▶ _WHAT IS NEEDED_: Say how many lines in the entries below have the word "hand" in them, giving only the number.

··········

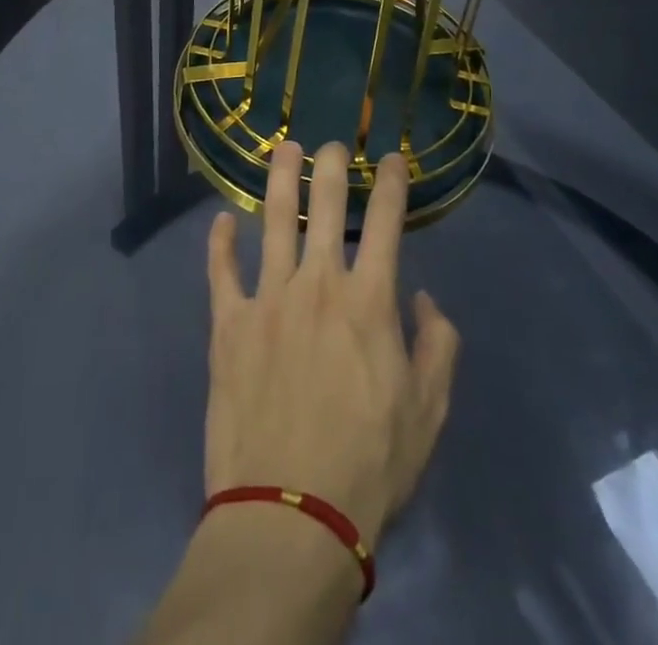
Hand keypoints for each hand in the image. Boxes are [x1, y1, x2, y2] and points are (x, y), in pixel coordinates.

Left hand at [203, 141, 458, 549]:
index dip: (390, 183)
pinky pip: (221, 272)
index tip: (391, 158)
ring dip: (279, 180)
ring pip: (273, 221)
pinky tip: (221, 221)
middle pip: (324, 206)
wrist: (291, 514)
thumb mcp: (428, 412)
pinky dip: (220, 243)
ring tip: (283, 149)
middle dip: (330, 166)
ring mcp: (268, 299)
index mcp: (368, 301)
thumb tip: (423, 298)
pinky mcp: (228, 325)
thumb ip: (437, 346)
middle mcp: (317, 285)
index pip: (385, 222)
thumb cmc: (370, 465)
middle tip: (331, 144)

··········

▶ _WRITTEN RESPONSE_: 2